(Dataset entries)
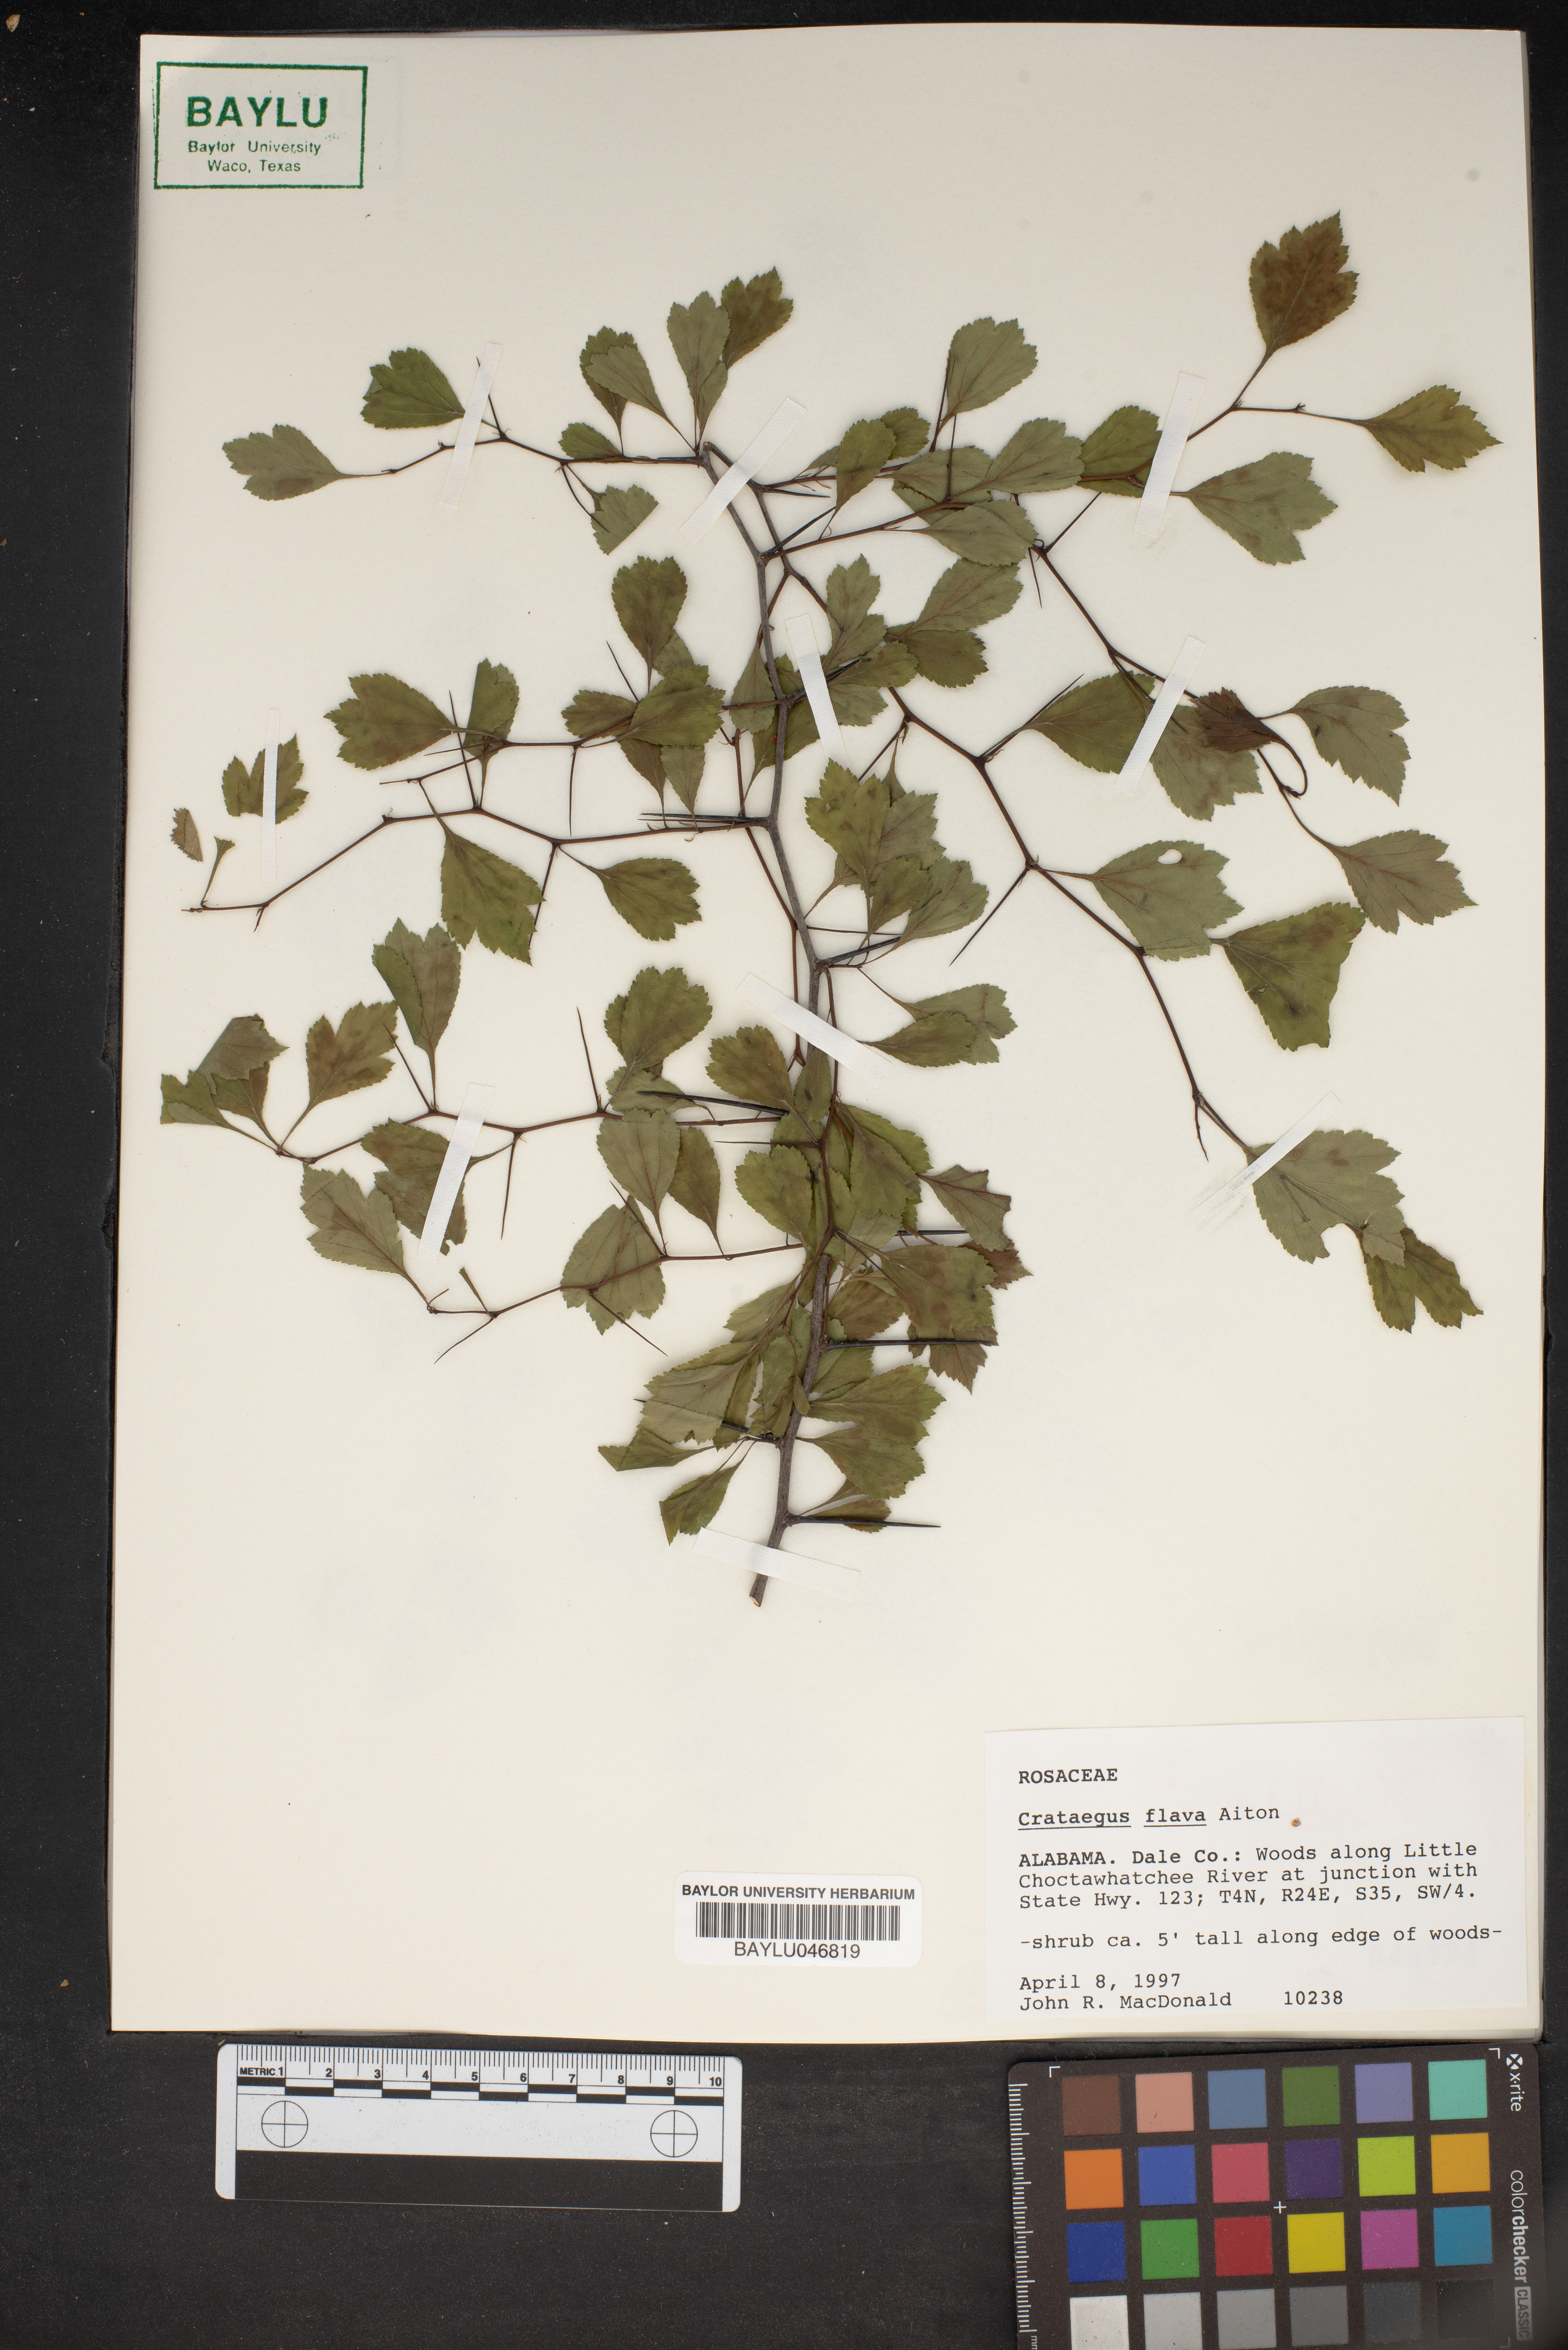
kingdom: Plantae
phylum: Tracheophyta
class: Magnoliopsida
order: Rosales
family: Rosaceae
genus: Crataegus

...

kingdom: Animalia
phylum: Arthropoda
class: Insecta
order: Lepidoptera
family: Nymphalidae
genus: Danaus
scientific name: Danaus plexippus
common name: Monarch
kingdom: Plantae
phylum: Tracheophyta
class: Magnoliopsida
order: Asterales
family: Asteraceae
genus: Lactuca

* * *

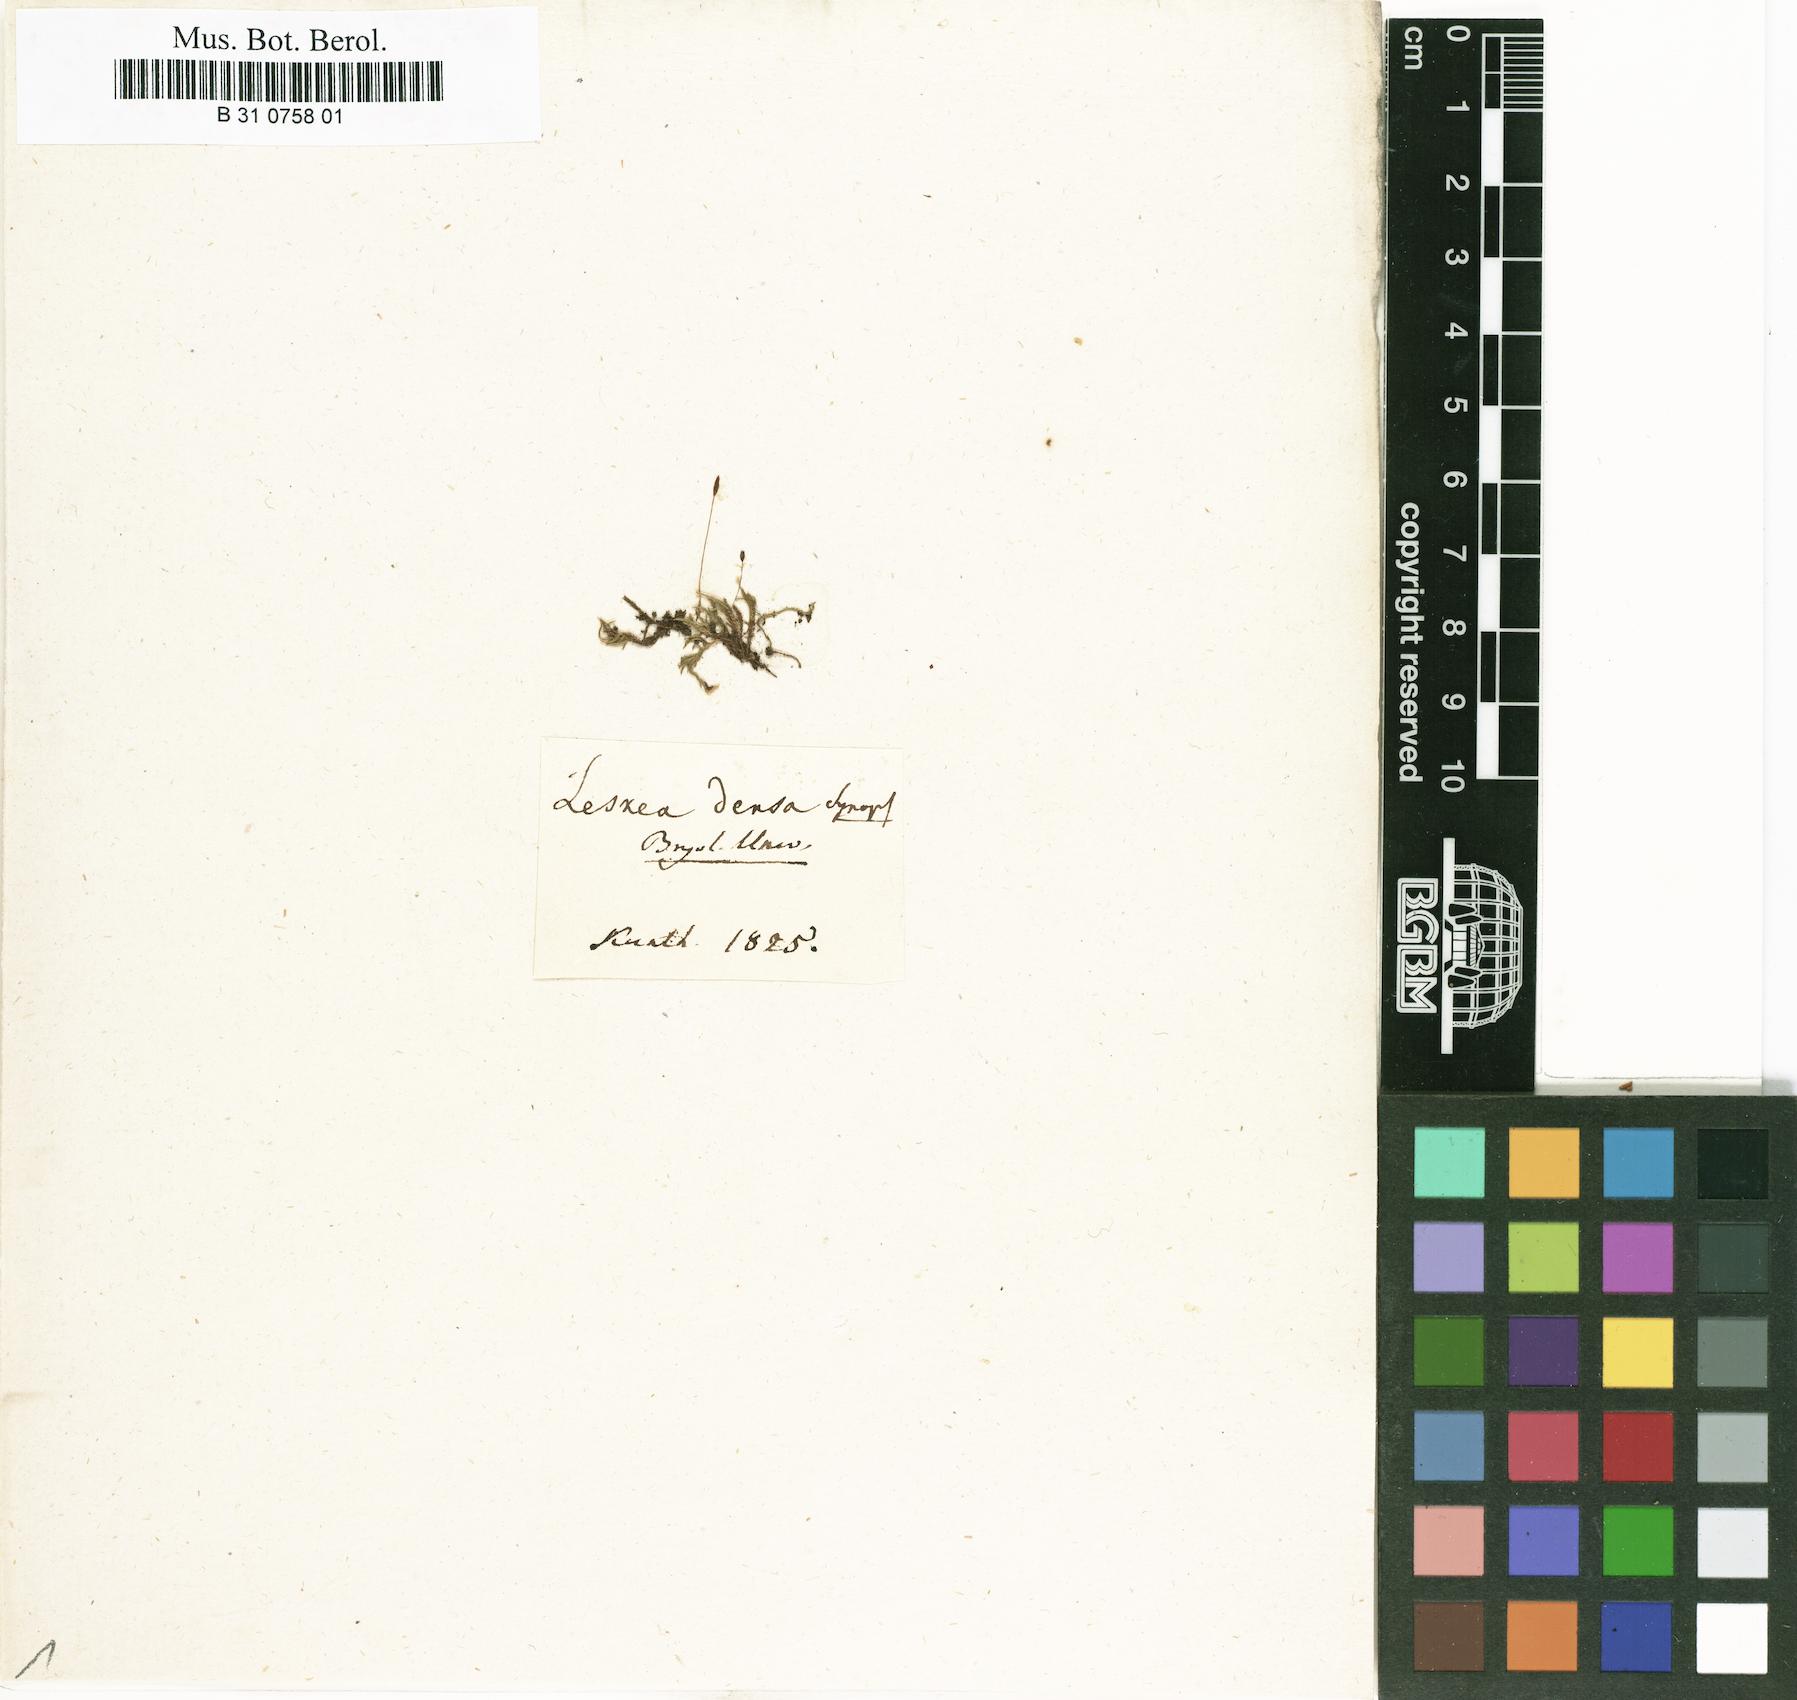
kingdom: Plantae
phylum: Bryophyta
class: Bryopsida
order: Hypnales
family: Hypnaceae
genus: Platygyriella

AIM: Turn the lines from the one with "kingdom: Animalia" through the one with "family: Asteraceae" into a Markdown table with two columns, Row for the row number and Text for the line, leaving out any blank lines.

ANSWER FOR THIS EXERCISE:
| Row | Text |
|---|---|
| 1 | kingdom: Animalia |
| 2 | phylum: Arthropoda |
| 3 | class: Insecta |
| 4 | order: Lepidoptera |
| 5 | family: Nymphalidae |
| 6 | genus: Danaus |
| 7 | scientific name: Danaus plexippus |
| 8 | common name: Monarch |
| 9 | kingdom: Plantae |
| 10 | phylum: Tracheophyta |
| 11 | class: Magnoliopsida |
| 12 | order: Asterales |
| 13 | family: Asteraceae |